Have you considered that you might get a better response to your messages
if you - and this is just an idea drawn of idle whimsy, here - not spend
quite so much of them on an extended trip off the reservation in order to
attack and critique someone under their real name in public while hiding
any identification of who you are? While we're discussing privacy, here.
Seriously: you've spent a lot of this email indulging in the paranoid
fantasy that Philippe controls the board (he doesn't. One way you can tell
is that they don't wear sweaters literally everywhere :p).
If we're asking questions we've already seemingly made our minds up about,
and prefacing them with lots of grumping, let me get in on this - exactly
what response do you expect? How do you think your claim of a Philippe
Occupied Government enhances the utility of your message and the value a
reader takes from it?
On Sunday, 12 April 2015, Trillium Corsage <trillium2014(a)yandex.com> wrote:
I'm writing to get an answer (from anybody at the
WMF) on the status of
the WMF's policy access to private (i.e. IP, Browser, etc.) information.
Each day thousands of people edit Wikipedia and deserve to know what
measures, if any, are taken to avoid divulging to the wrong sort of people
this sensitive information about them.
On 25 April last year, the board of trustees approved, in a non-public and
scantily-documented meeting, a policy that accords Checkuser and Oversight
and other statuses to "community" members appointed by a community process
with essentially a mere two requirements: provide an email address, and
assert that you are 18 or over. Name, address, NOT required. Is this truly
an adequate way to protect the privacy interests of all those that edit
Wikipedia? Well, I don't think so, but my purpose right now is to try to
eliminate the ambiguity of what is actually occurring at this time.
One source of this ambiguity is the edit of the WMF's James Alexander (
on 6 June, in which he wrote: "This policy has been replaced by a new
[[m:Access to non public information policy|Access to non public
information policy]], which was approved by the Board of Trustees on 25
April 2014. However, this policy remains in force until the new processes
mandated by the new policy are put into place. A future announcement will
be made to those affected before the new policy goes in effect." It's now
the future (and after nine months, quite so), so what is the policy?
The old policy mandated that those seeking the accesses fax or secure
email a from of identification. Casual and rank-and-file Wikipedia editors
were repetitively told that the checkusers and oversighters etc. were
"identified to the WMF." This was incredibly misleading because the
practice of Philippe Beaudette was to shred and otherwise destroy the
identifications after marking the noticeboard.

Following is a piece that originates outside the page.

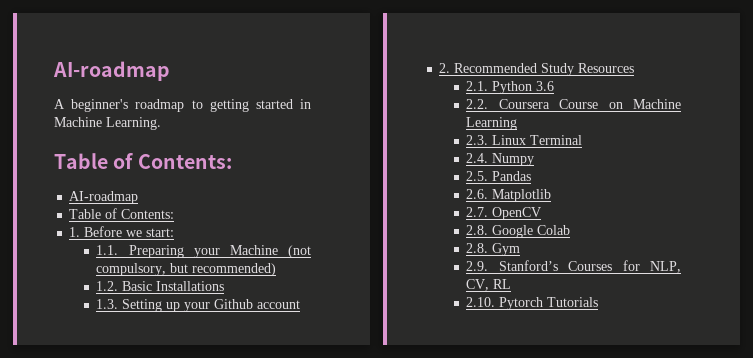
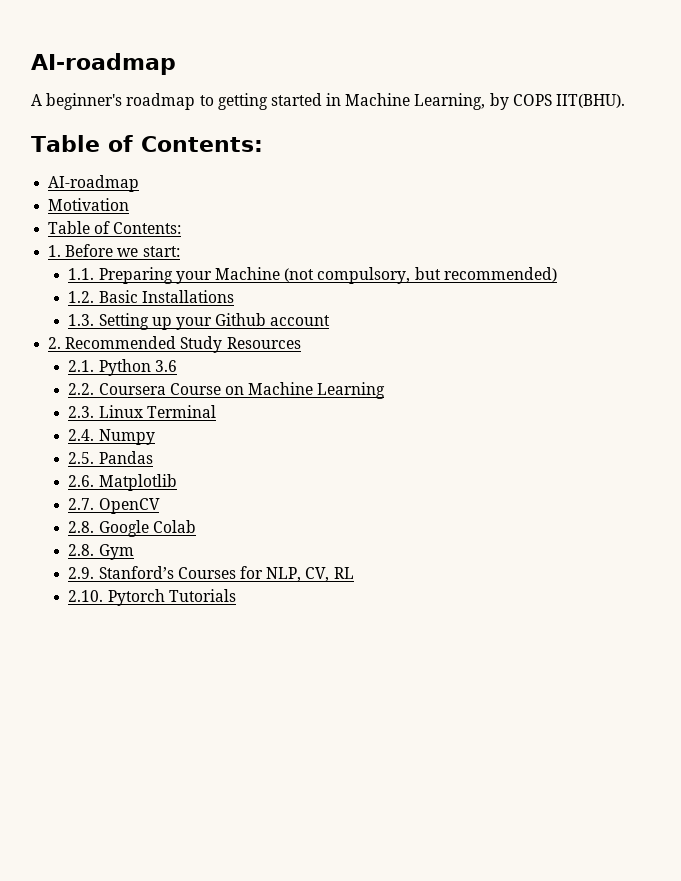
[106,117,161,130] Learning. -> [414,93,626,110] Learning, by COPS IIT(BHU).
(139, 197) none -> [48,198,130,211] // Motivation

It is apparent to any
plain-spoken individual, I think, that you can't tell people that those
granted these accesses are "identified to the WMF" when you have shredded
the documents and all that is left (except in Mr. Beaudette's memory) is a
checkmark by a username on a noticeboard. It wasn't a semantic dodge
predicated on the definition of "identified," rather it was in my opinion a
smoke-screen. Mr. Beaudette felt loyalty to the privacy of the
administrators, and evidently none to the common editors whose IPs and so
forth he was exposing to them.
The immediately above is not necessarily a criticism of the old policy,
which taken at face value strongly implies that the WMF keeps the
identifications on file, on a secure computer, or in a physical safe. It's
rather that Mr. Beaudette operated for years in open defiance of the
policy. To his credit though, apparently he impelled the Board to rewrite
the policy in a manner corresponding to his actions.
BUT MY QUESTION NOW is: "What is the status of the policy?" For example
English Wikipedia just got three new checkusers: Bbb23, Callanecc, and Mike
V. What information were they required to provide? Proper documents, or
merely an email address and assertion that they are over 18?